That must be why we're on the breadline.

tb · 10/10/2014 18:15

OP - so you didn't get any help to buy your house? Really??

I don't believe it!

DH and I bought our first house in 1977. The mortgage interest was tax deductible on loans up to, and including £15,000 if I remember correctly, and this was later increased to £25,000. The tax relief was given via an increase in the tax code.

The only people who couldn't benefit were those whose taxable income wasn't high enough. For them, there was the option mortgage scheme which then became the same for everyone - MIRAS - mortgage interest relief at source.

However, in the period between 1977 and 1992 we paid interest on our mortgage at anything between 10% and 16.5% as this was the standard variable rate at the time.

The UK used to have one of the best, if not the best occupational pension systems in the EU. Unfortunately, the chancellor, Gordon Brown decided to ruin by scrapping the system of ACT, advance corporation tax, which enable company pension schemes and individual investors to reclaim the ACT paid on dividends. Without this 33% uplift in dividend income, many companies decided to close their final salary pension schemes, replacing them with defined benefit schemes, but putting in a much lower percentage employer's contribution.

DH worked in public service, and his employer's pension scheme was funded unlike many public sector ones, was contributory and was in surplus, so that the employer was granted contribution holidays in the 1980s.

Unfortunately, while his salary was at a standstill for most of the 80s, I changed jobs on a regular basis so that we could make ends meet.
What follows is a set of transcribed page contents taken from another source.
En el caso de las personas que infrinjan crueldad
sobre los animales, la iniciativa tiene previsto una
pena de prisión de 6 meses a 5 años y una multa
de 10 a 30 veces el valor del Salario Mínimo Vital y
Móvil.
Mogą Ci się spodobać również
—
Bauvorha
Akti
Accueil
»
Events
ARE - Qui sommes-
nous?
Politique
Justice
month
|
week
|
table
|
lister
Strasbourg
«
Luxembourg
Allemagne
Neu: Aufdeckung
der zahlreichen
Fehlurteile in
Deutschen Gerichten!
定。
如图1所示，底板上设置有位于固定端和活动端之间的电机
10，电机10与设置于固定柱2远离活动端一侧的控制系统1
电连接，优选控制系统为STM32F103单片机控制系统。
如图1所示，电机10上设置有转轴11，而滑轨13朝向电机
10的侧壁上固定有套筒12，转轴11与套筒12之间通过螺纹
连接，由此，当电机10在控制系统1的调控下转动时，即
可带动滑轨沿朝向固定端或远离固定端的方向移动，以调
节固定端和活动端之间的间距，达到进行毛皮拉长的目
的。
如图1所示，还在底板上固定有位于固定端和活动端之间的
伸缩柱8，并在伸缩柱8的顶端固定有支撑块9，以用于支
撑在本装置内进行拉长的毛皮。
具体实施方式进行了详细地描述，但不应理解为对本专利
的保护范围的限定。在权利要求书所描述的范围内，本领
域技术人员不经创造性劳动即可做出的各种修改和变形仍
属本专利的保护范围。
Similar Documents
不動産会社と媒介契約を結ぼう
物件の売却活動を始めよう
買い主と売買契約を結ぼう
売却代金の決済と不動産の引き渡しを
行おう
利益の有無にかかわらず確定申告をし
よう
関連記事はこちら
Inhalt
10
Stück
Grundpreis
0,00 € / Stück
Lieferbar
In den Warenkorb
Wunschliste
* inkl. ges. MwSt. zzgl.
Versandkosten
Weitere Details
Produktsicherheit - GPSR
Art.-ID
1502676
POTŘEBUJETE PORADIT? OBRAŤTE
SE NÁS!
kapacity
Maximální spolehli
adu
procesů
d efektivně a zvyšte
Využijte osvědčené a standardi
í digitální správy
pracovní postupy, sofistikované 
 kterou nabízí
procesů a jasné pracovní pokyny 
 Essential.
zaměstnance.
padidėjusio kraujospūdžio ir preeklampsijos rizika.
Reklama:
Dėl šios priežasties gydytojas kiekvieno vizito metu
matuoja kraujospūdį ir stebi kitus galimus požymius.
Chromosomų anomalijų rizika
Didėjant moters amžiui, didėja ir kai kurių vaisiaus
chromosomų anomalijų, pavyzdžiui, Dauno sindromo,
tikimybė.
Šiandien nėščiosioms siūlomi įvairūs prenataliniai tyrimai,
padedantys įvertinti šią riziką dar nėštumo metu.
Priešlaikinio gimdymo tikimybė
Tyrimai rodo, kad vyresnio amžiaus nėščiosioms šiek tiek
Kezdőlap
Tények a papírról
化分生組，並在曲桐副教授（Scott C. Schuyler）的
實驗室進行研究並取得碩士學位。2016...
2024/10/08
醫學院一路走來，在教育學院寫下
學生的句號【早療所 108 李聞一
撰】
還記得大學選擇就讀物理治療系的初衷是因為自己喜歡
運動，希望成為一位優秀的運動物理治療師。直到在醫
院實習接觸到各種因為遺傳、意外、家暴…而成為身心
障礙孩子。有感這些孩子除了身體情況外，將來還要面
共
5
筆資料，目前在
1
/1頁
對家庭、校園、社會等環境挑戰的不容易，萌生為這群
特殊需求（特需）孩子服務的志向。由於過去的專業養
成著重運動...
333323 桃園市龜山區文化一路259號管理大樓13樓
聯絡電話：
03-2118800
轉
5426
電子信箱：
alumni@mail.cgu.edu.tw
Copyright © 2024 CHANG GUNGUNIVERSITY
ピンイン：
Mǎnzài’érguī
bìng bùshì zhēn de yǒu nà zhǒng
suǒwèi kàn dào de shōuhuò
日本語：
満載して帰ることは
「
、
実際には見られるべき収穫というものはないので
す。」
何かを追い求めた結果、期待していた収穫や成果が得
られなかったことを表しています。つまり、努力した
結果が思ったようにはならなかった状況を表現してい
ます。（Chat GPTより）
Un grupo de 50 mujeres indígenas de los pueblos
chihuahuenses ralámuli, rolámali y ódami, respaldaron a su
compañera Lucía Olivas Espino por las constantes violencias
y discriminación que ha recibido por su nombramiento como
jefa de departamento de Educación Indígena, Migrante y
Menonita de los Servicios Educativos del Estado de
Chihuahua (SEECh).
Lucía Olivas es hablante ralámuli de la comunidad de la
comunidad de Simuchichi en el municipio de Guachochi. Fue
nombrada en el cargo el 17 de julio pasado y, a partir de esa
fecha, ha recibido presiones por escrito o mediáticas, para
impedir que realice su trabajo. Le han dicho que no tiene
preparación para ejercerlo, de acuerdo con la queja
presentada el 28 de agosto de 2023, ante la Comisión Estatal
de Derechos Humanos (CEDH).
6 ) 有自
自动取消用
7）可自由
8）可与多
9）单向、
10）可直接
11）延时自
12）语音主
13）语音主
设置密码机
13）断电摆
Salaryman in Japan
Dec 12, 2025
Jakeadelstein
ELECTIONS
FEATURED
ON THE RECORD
To secure my retirement, I set up a personal pension with, unfortunately, Equitable Life, and it wasn't one of the guaranteed annuity ones. From a pension forecast of £15,000 I now receive £1799 but it's better than nothing.

During the Conservative government of the 1980s at about the time Maxwell stole the unfunded Mirror pension fund, and then mysteriously disappeared from his yacht, the government quoted a sum of £10 billion I think (when a billion was a million million, not a hundred million) to create a ring-fenced state pension fund, but decided to retain the pay as you go system that still exists. A great pity that they didn't bite the bullet.

Income tax could well increase. In 1976 when I started work, the standard rate of income tax was 33%, and the top rate something unthinkable like 95%. The bank base rate was 10%, and the APR for a personal loan something like 20%. Due to high rates of excise duty, the cheapest crappiest bottle of plonk was about £3 - so rather expensive.

People often quote the standard French occupational pension of 75% of final salary. BUT, once retired they still pay the equivalent of NI on their pension income, both occupational and state. Also, the standard rate of NI is well in excess of 20% in addition to the employers' rate, and employee charges on the employer are about 50% of an employers' revenue. And the system is at breaking point.